Headland

Would the soldier, afforded an afterlife and a memory of the things they were and the places they’d been, conjure up thoughts of well-placed shots, violent ambushes, victory over the enemy? Would a stockbroker dream of their numbers, their material things, their portfolios? Would a priest recall the moments they stood on the dais above their flock and spoke repeated words of faith and folly?

Are these the things we would inevitably cherish given an opportunity to reminisce? Fortune? Glory? Faith?

Would you remember the times spent with family and friends? Could you reconstruct the sparkle of your mother’s eyes? The smell of your grandparents’ house? The feel of old wood and shelter?

I would remember the sound of water running over stone. The press of silence in a closed room. Birdsong over rays of light breaking through a canopy of trees overhead.

I might find solace in the texture of dirt, soft grass, wind that carries the scents of forests and the sounds of buzzing life.

If death were not the end and I were given a collection of moments of my life here, I would most fondly revisit the moments where I, alone, existed in harmony with nature, the world, the universe. Even now, I hear the soundtrack of my life playing over scenes of sparkling aspens, murmuring streams, the lapping of waves against pebbled shores. Hammers would strike phantom strings of memory, and I would hear, echoing interminably, the way a piano sounds when you depress the sustain pedal and all the strings sing softly for just a moment—a breath taken before song, a tensing of muscles before action, perpetuity in the penultimate.

These are the moments that make this life worth living. Stripped of all the history of humankind and its constructions and inventions, the world is a simple collection of sounds, smells, and placement. It is our great power over this absurdity we find ourselves waking to wade into each morning that we can choose to revisit places in this world that bring us that savage, untamed joy. For me, it is those moments I can conjure up without effort, and with treasured pleasure.

In all my life lived, there are only a handful of people I have become close to that I believe understand that ultimate peace in the way that I do. They’ve lounged in the crook of a twisted tree branch and felt the deep groan of its dance against the wind. They’ve descended beneath the surface of water to feel weightless and caressed by the light and sound of the depths. They’ve stood on pinnacles of rock overlooking miles of land, sea, and infinite horizon. Yet, I find myself alone in these thoughts now. Even as I write this, the moments I remember so fondly are not populated with these kindred spirits. I only feel my presence in these places, and not the presence of those I wish could share that sense of oneness with the all with me.

The sun sets, painting clouds purple and pink. An orange glow radiates over the horizon as the light of billions of stars begin to pierce through the overpowering light of Sol beyond. In a glance into that never-empty sky, we know that worlds stretch away into infinity and in each is the potential for these same moments of bliss in nature we find here on this planet.

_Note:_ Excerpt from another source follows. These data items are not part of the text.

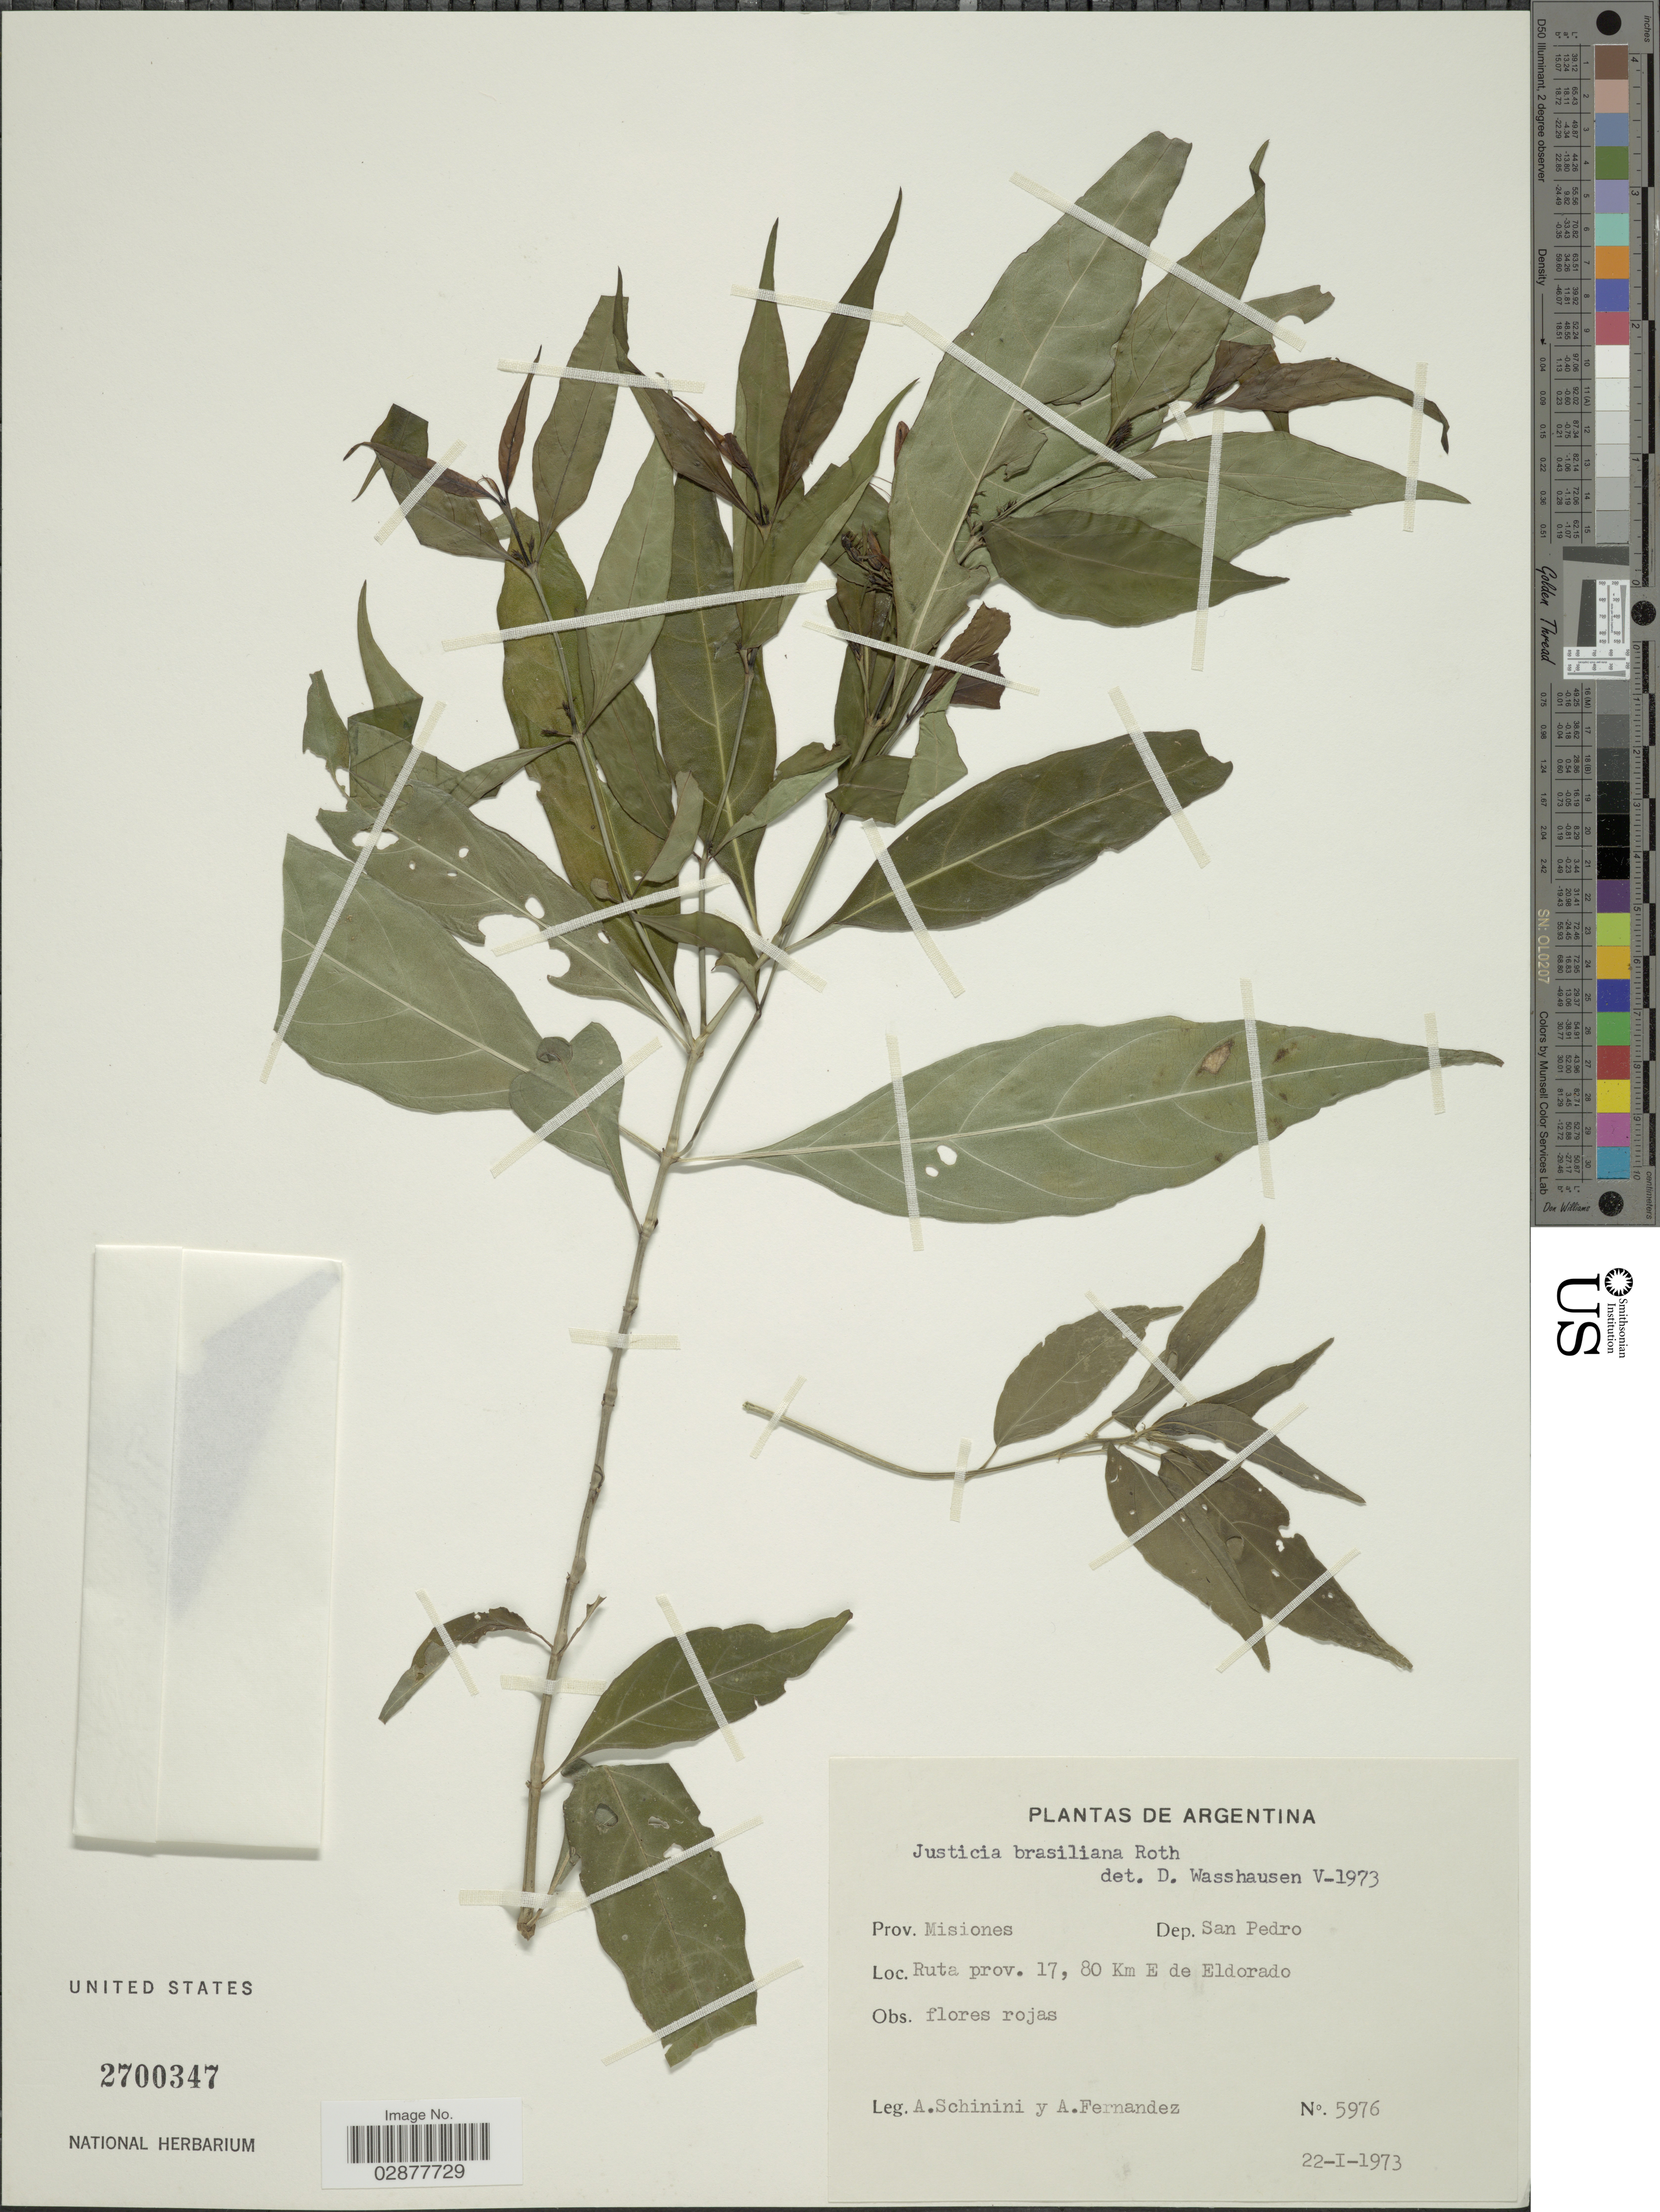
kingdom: Plantae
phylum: Tracheophyta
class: Magnoliopsida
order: Lamiales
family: Acanthaceae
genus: Justicia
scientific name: Justicia brasiliana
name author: Roth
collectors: A. Schinini & A. Fernandez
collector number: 5976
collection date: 1973-01-22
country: Argentina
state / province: Misiones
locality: Prov. Misiones, Ruta prov. 17, 80 Km E de Eldorado.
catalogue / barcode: US 2700347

Will there be a day in our distant future when a human being will lay back on pillowy vegetation, in alien forests echoing with unfathomable sounds of things we can’t imagine and stare up at distant stars just as we do now? Will the soundtrack to their lives allow for that depression of the sustain pedal that brings that moment of song across all strings? Will the savage, untamed joy of finding oneself situated among the infinite still resound as deafeningly as it does here for me, and perhaps you?

After death, these things will have been, whether the universe recognizes they happened or not. In all of infinity, there will be that one moment we were the one and all more than any other moment. With the right kind of acceptance and perseverance through the absurdity of all things, we can make each successive moment we exist here that one and all moment over those that precede it.

We can peak when we die. And, we can but hope that we neither live nor die alone in the meantime.